What’s your experience with a reluctance for someone to put their hand up and show initiative? How has it impacted you or your team? All comments and questions welcome.

Email me: or call +61 (0) 410510720) to discuss how Illuma Consulting can help you turn your teams around with the Klein Group Instrument for Effective Leadership and Participation in Teams. We have a range of Team Development and Coaching offers using the KGI – including our Team Tune Up. Coaching can be conducted virtually – we can come to you on-line. You can also download a KGI Brochure from our website

Dr Klein’s new book on the KGI will be published shortly. Rob and I have been friends and colleagues for a number of years and I brought him to Australia all the way from Massachusetts to launch Illuma Consulting in early 2009. We’re having another one of our regular catch up talks about life and the KGI tomorrow. That prompted me revisit this earlier blog and post it here again. (This article has originally appeared as a Ignite blog in 2011).

Keep the Canaries Alive and Singing in Meetings

Organisations can invest tremendous amounts of money, energy and time trying to build cohesiveness in teams, leadership groups and decision / planning meetings. But when it comes to teams and groups, I don’t necessarily equate cohesive with effective. When sticking together means not challenging each other’s thinking cohesiveness is dysfunctional.

Many years ago I was on a committee that made a decision to do something I strongly disagreed with. It involved an “internal loan” using money that had come from donations. I was new to the committee and recall with shame that I didn’t speak up to express my concerns about the ethics of the decision. Instead I allowed a powerful, charismatic individual to push through his proposal.

| PROBLEM TO WORK ON |
Continue the blog post about speaking up in team meetings, beginning right after its final sentence.

Dataset items:
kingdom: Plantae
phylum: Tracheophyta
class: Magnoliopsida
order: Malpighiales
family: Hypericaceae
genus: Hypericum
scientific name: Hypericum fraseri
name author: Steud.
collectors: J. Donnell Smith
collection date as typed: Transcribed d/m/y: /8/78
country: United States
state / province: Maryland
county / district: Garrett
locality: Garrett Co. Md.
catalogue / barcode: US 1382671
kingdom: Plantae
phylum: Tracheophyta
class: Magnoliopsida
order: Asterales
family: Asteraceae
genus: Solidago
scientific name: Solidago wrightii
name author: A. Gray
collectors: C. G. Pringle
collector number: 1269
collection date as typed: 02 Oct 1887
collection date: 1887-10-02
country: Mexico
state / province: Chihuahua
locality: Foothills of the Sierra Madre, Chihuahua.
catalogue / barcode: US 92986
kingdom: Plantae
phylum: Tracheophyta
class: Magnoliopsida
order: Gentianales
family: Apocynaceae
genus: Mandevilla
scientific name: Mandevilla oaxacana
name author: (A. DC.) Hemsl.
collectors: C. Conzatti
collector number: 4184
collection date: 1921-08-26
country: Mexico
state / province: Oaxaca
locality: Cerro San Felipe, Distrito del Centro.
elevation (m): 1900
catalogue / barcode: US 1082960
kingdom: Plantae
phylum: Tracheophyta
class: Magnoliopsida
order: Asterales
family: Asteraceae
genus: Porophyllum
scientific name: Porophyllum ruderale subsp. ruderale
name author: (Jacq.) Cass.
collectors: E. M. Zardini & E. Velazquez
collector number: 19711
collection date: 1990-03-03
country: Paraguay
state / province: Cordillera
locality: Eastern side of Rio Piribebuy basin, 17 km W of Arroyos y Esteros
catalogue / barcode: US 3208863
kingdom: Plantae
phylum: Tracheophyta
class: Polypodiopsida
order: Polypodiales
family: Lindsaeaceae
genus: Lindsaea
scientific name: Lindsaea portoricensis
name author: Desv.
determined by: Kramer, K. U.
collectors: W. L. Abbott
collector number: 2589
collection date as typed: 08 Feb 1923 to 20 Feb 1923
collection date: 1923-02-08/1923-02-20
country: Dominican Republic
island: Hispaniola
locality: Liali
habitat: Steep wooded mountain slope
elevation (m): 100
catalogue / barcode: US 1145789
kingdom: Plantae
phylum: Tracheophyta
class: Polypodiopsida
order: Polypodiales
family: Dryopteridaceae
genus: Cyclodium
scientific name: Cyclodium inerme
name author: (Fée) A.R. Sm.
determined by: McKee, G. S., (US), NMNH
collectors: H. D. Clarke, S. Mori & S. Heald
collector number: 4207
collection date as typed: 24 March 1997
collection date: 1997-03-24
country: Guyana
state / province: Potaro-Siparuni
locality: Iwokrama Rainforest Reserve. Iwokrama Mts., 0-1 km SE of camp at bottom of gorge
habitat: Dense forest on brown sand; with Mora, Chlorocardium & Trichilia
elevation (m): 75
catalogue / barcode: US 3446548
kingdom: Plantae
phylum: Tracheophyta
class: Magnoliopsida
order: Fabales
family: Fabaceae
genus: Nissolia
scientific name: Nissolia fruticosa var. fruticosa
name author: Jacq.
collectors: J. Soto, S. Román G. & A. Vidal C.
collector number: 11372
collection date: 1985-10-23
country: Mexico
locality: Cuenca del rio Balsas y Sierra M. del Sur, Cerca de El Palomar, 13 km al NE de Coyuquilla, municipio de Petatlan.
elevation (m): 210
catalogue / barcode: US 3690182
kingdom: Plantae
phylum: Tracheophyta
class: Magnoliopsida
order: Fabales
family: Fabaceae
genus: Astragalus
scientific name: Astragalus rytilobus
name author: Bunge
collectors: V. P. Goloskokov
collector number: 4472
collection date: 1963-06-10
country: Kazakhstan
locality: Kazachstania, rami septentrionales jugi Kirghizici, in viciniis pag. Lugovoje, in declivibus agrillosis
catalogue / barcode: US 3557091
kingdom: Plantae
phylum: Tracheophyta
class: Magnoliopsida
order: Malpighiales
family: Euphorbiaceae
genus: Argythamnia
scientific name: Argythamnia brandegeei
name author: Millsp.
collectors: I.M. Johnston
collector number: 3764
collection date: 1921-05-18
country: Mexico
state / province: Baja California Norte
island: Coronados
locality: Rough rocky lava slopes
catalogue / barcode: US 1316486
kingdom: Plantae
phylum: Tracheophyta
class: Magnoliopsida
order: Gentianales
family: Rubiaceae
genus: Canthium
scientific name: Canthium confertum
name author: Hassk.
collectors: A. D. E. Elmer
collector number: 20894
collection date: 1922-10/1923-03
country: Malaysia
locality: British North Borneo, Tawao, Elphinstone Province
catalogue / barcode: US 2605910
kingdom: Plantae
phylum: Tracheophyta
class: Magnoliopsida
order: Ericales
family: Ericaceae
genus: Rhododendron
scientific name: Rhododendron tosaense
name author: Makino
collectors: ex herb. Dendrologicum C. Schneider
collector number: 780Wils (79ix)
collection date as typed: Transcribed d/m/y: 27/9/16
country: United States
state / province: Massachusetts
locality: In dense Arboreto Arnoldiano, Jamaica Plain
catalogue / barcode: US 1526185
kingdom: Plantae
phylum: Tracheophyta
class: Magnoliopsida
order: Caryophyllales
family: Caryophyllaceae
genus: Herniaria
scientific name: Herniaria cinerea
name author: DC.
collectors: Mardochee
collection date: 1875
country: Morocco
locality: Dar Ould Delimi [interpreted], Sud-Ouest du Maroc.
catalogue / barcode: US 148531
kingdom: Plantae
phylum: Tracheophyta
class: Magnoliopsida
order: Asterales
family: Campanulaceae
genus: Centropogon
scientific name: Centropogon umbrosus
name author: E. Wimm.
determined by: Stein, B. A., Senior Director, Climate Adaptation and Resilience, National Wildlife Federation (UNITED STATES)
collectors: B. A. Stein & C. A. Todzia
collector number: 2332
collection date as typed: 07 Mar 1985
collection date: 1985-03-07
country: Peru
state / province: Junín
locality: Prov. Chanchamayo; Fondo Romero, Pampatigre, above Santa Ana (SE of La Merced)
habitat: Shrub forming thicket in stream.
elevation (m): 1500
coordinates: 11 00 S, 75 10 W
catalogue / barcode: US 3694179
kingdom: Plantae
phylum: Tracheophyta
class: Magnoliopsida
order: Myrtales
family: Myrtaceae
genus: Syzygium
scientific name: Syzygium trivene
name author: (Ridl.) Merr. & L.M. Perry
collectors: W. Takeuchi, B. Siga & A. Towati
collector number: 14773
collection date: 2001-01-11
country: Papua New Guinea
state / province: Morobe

| OUTPUT OF THE TASK |
Why didn’t I speak up? Many reasons but perhaps the strongest was reputational pressure (discussed below). The committee took a round the table straw vote – the proposer spoke first then asked his mate sitting next to him to speak. What happened was the cascade effect. I was one of the last to speak and by then everyone else had indicated agreement, so I went along with everyone else! Afterwards I learned that others shared my view but also felt uncomfortable in challenging what appeared to be a group agreement. I think many of us have experienced something similar. Since then I have fallen prey to the same trap over and over. Why? Perhaps the meetings were structured in ways that dissenting or warning voices were actively discouraged.

When a group meets to make decisions a high degree of consensus is important for the group to be aligned behind the decisions and committed to their implementation. But not before exploring options and unearthing the implications and risks behind those choices. As a facilitator I work to strengthen the group’s capacity to challenge each other’s thinking and surface underlying conflict and differences.

Who has experienced the situation in this cartoon?

You may often hear facilitators say “the wisdom is in the room” but that is not necessarily the case as this article on Making Dumb Groups Smarter suggests. Quoting from Sunstein and Hastie’s article there are two main errors in groups:

“informational signals” (some group members receive incorrect signals from other members) and “reputational pressures” (people silence themselves or change their views to avoid serious penalties). These two factors lead to four separate but interrelated problems: (1) Groups don’t merely fail to correct their members’ errors; they amplify them. (2) They fall victim to cascade effects, following the statements and actions of those who went first. (3) They become polarized, taking even more extreme positions than originally. (4) They focus on “what everybody knows,” ignoring critical information that only one or two members have.

Consensus Decision Options

The following is a guest post by Sheryl Smail of Pivotal – the facilitators


What is considered group consensus depends on many variables including the culture and
community, the nature of the task or decision, and the commitment required from
participants to implement any decision outcomes.

In addition, the effectiveness of different consensus building methodologies will be affected
by variables such as the time available, the size of the group, and the literacy and other skill
levels of participants.

What is consensus?

Consensus generates a decision about which everyone says, ‘I can live with it’.
Ingrid Bens

It means arriving at a decision each member of the group can accept and support.
Fred Niziol & Kathy Free

Consensus is the process – a participatory process by which a group thinks and feels
together, enroute to their decision.
Sam Kaner

It is important to note that consensus is not unanimity – although some groups may require
unanimity for consensus as part of their culture.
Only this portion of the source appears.